Однажды утром на тренировочном плацу появился сам капитан. Он подошел незаметно, под прикрытием деревьев. Придя в бешенство, он прекратил это цирковое представление и заставил веселую компанию совершить десятиминутную пробежку с полной выкладкой. Во главе бежал адъютант. Но Мамонт, которому на этот раз досталась непривычная роль зрителя, не радовался этой заслуженной каре. Он видел, как потели и задыхались его товарищи. Ему было жаль их.
Прошло четыре месяца, но он так и не научился ни маршировать, ни отдавать честь. Ему никак не удавалось запомнить и повторить воинский устав и инструкции по стрельбе. Он был позором всей армии. И его уволили.

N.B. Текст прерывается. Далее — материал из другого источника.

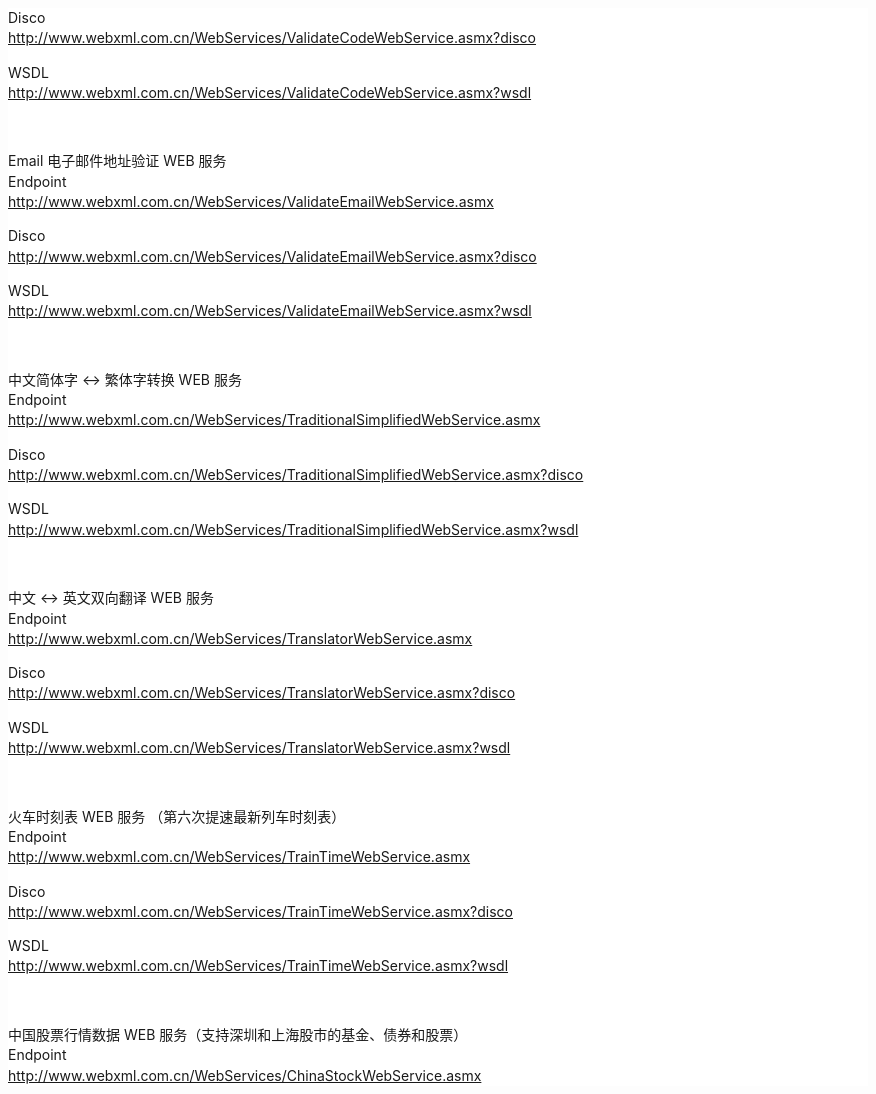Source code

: Disco      
http://www.webxml.com.cn/WebServices/ValidateCodeWebService.asmx?disco      

WSDL      
http://www.webxml.com.cn/WebServices/ValidateCodeWebService.asmx?wsdl      

<br>


Email 电子邮件地址验证 WEB 服务        
Endpoint       
http://www.webxml.com.cn/WebServices/ValidateEmailWebService.asmx       

Disco      
http://www.webxml.com.cn/WebServices/ValidateEmailWebService.asmx?disco      

WSDL      
http://www.webxml.com.cn/WebServices/ValidateEmailWebService.asmx?wsdl       

<br>


中文简体字 <-> 繁体字转换 WEB 服务      
Endpoint      
http://www.webxml.com.cn/WebServices/TraditionalSimplifiedWebService.asmx      

Disco      
http://www.webxml.com.cn/WebServices/TraditionalSimplifiedWebService.asmx?disco      

WSDL      
http://www.webxml.com.cn/WebServices/TraditionalSimplifiedWebService.asmx?wsdl     

<br>


中文 <-> 英文双向翻译 WEB 服务       
Endpoint      
http://www.webxml.com.cn/WebServices/TranslatorWebService.asmx     

Disco       
http://www.webxml.com.cn/WebServices/TranslatorWebService.asmx?disco      

WSDL      
http://www.webxml.com.cn/WebServices/TranslatorWebService.asmx?wsdl     

<br>


火车时刻表 WEB 服务 （第六次提速最新列车时刻表）       
Endpoint       
http://www.webxml.com.cn/WebServices/TrainTimeWebService.asmx      

Disco      
http://www.webxml.com.cn/WebServices/TrainTimeWebService.asmx?disco     

WSDL      
http://www.webxml.com.cn/WebServices/TrainTimeWebService.asmx?wsdl     

<br>


中国股票行情数据 WEB 服务（支持深圳和上海股市的基金、债券和股票）       
Endpoint        
http://www.webxml.com.cn/WebServices/ChinaStockWebService.asmx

Весельчаки из казармы замечательно отпраздновали его отъезд. Его имя то и дело выкрикивали в столовой. Донышки бутылок оставили кружевной узор на деревянной поверхности столов. А с наступлением вечера Мамонт вышел с территории части через главные ворота. Его сопровождали приятели. Они не хотели так быстро расставаться с ним и. затащили его в старую часть города, где ему еще никогда не приходилось бывать. Здесь на узенькой улочке они остановились перед великолепным зданием, затолкнули его в коридор и толпой ввалились вслед за ним.
Мамонт очутился на диване в красивой, ярко освещенной комнате. На розовых стенах висели картины, изображавшие солдат, веселившихся с девушками. И в зеркалах тоже можно было увидеть солдат, развлекавшихся с хорошенькими блудницами, на которых почти не было одежды.
Мамонт никогда не умел пить. Поэтому скоро розовые стены с картинами закружились вокруг него. Девушки смеялись, вальсируя на столах. Затем одна из них вышла из зеркала и плюхнулась ему на колени. Она была толстушкой, но он не ощутил ее веса. Веселая куртизанка принялась болтать с ним, а ее подружки пели и танцевали в розовом тумане.